When we got back to the hotel that afternoon, I said, “Well, I guess you didn’t have a chance to look for it. Taking all those pictures, I mean.”
“I looked for it,” he said.
“Did you find it?” I still had no idea what “it” was.
“Nope.”
“Well, what are you going to do?”
“Look for it in Rome.”
“Suppose you can’t find it in Rome, either.”
“I’ll find it,” he said.
“Meanwhile, can we go for a swim?”
“That’s exactly what I want to do,” he said.
“And maybe if Mommy takes a long time getting dressed, we can have a drink on the terrace together, and watch that man who’s always fishing in the river.”
The hotel had a little band there that evening, three pieces — piano, guitar, and drums. We sat in the outdoor garden, Mr. Stenner sipping at his Scotch on the rocks, and me sipping at the Florentine version of the Italian Shirley Temple. The drinks he ordered for me were different in each city. He simply asked the waiter for “un’ invenzione,” and was always quick to add, “Senza whisky,” which meant, “Without whisky.”
The Florentine invention without whisky looked like a rainbow. I’d never seen a more beautiful concoction in my entire life. It seemed a shame to drink it. I kept telling Mr. Stenner he should take a picture of it. But he didn’t have his camera around his neck.
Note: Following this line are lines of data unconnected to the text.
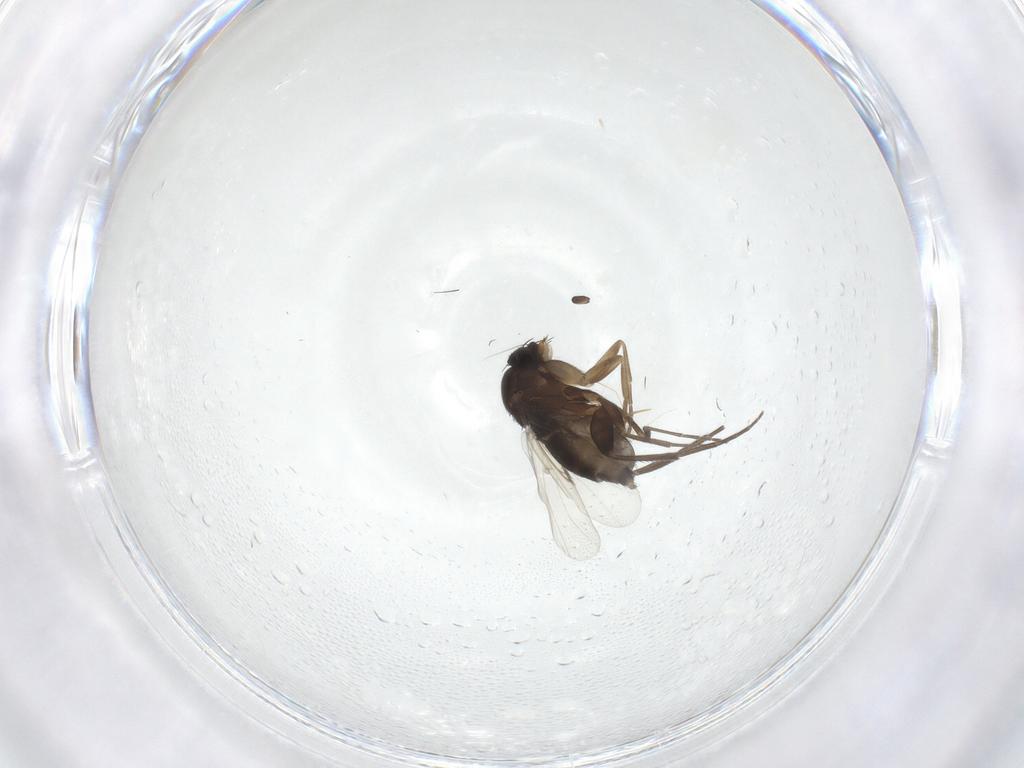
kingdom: Animalia
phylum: Arthropoda
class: Insecta
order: Diptera
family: Phoridae
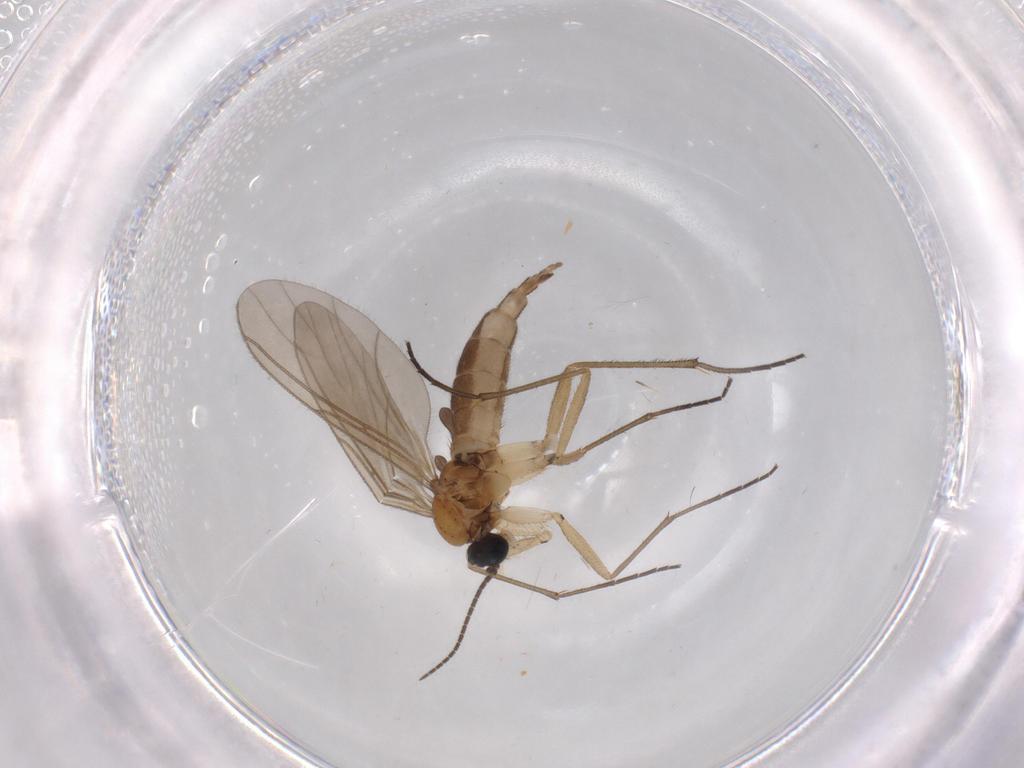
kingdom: Animalia
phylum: Arthropoda
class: Insecta
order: Diptera
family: Limoniidae
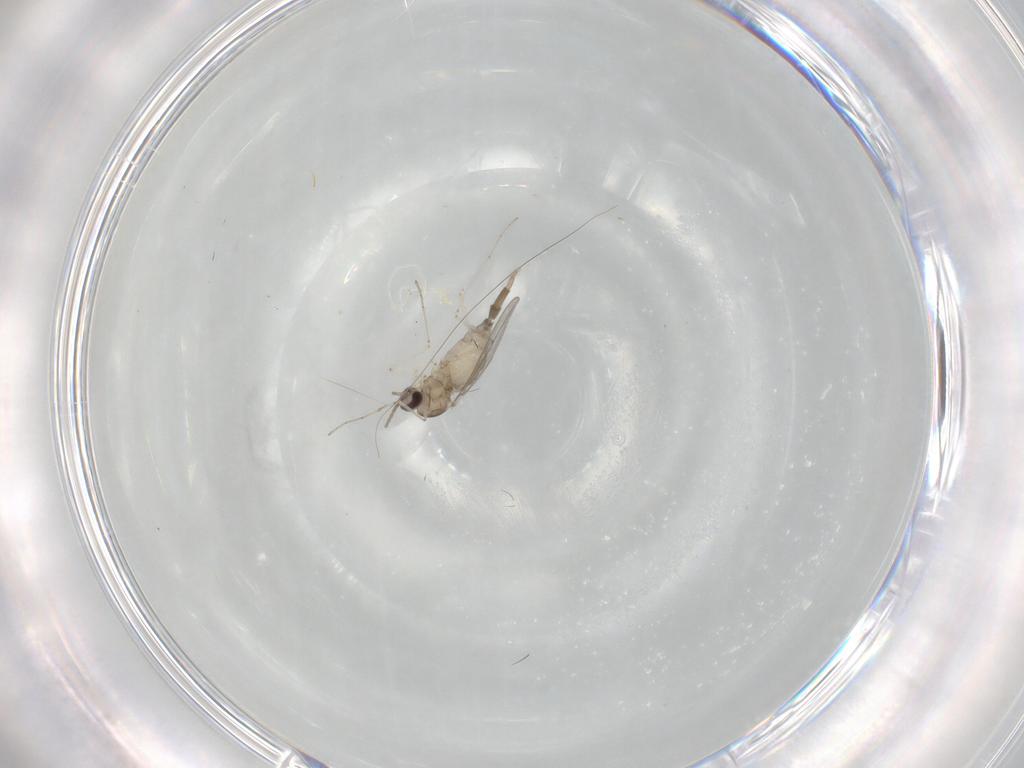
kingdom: Animalia
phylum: Arthropoda
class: Insecta
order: Diptera
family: Cecidomyiidae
He looked very nice and tanned, and very relaxed, and he kept tapping his hand on the table in time to the music the band was playing.
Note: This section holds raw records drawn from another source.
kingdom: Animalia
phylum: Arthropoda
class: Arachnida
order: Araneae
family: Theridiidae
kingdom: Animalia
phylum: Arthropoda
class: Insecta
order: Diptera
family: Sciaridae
Something happened then that almost caused me to die of embarrassment.
A boy came over to the table.
He bowed from the waist.
In heavily accented English, he said, “Mam’selle, you prefer to dance?”
“What?” I said.
“Voulez-vous danser avec moi?” he said, and smiled. He looked about fourteen.
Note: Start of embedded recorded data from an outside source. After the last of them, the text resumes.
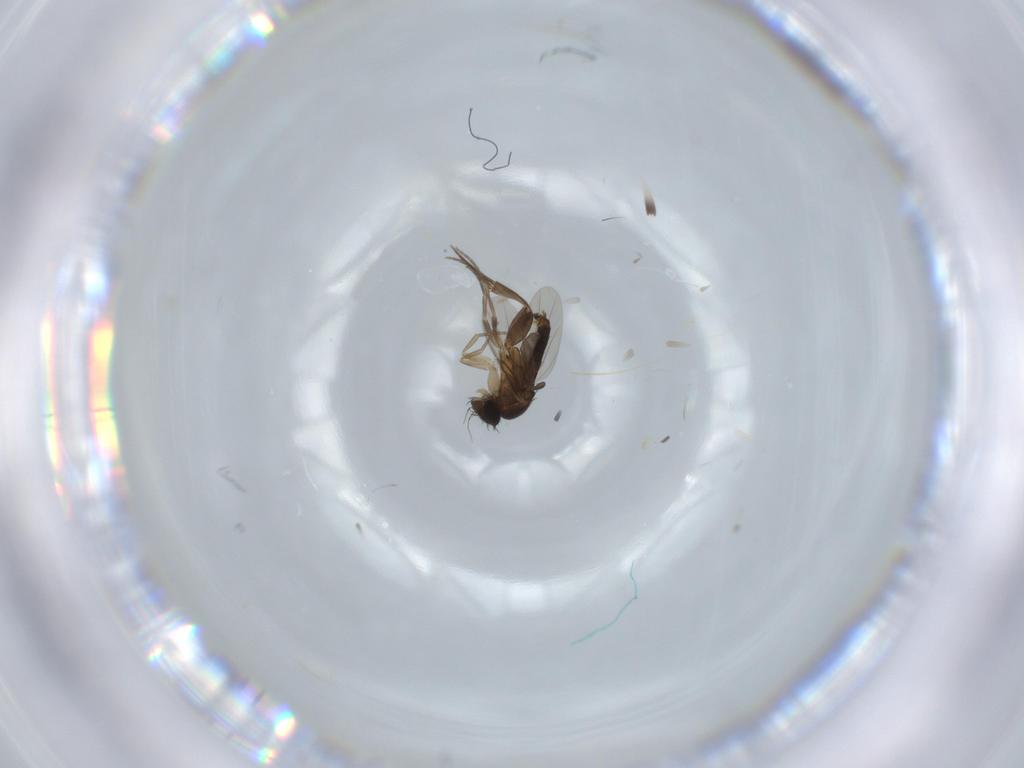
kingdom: Animalia
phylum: Arthropoda
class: Insecta
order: Diptera
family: Phoridae
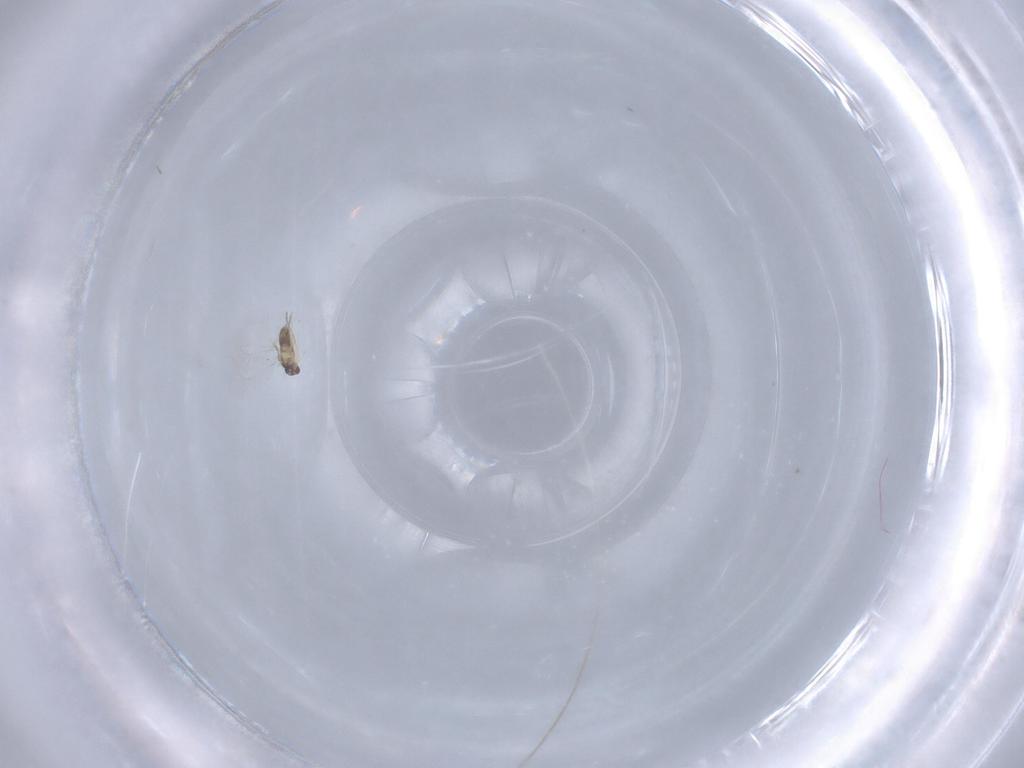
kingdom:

“He wants to dance, Abby,” Mr. Stenner said.
“That is fine with you, m’sieur?” the boy said.
“It’s up to Abby,” Mr. Stenner said.
The boy was standing there, I could feel him getting more and more embarrassed with each passing minute, standing there like a dope with the sleeves of his sweater knotted around his neck, the sweater trailing down his back, the poor thing, standing there risking rejection!
So I nodded, and almost knocked my chair over when I got up.
His name was Henri Jacques.
Mr. Stenner later told me the boy was probably a famous American writer, since his name translated from the French as Henry James.
He was only thirteen. He told me that he lived in the town where Joan of Arc lifted the year-long English siege in 1429. He said if I ever came to France, I should look him up. He told me his father was the manager of a bank in Orleans. Then he asked me what my father did.
“He’s an architect,” I said.
“Ah?” he said.
“And a photographer,” I said.
“Ah,” he said.
“In Italy, he’s mostly a photographer.”
“Ah,” he said.
“Though in France once, he was an architect.”
I was telling the truth.
Sort of.
After dinner, Mom and Mr. Stenner chatted with his parents, while Henri Jacques and I swung on the glider overlooking the river. The same man was down there fishing. He was always there in his boat whenever we came back from the city, sitting there all alone — boat, fisherman, and fishing pole reflecting in the water.
He never caught a fish all the while we were at that hotel.
“How old are you?” Henri Jacques asked.
“I’ll be twelve next month.” I said. “He’s getting me a present that begins with an F,” I said. “When we get to Rome. He hasn’t found it yet.”
“Something that begins with an F,” Henry Jacques said.
“Mm,” I said.
“Perhaps he buys you a Fiat,” he said.
“What’s a Fiat?” I said.
“An automobile,” Henri Jacques said.
“I don’t know how to drive,” I said.
“You must learn, non?” Henri Jacques said, and shrugged.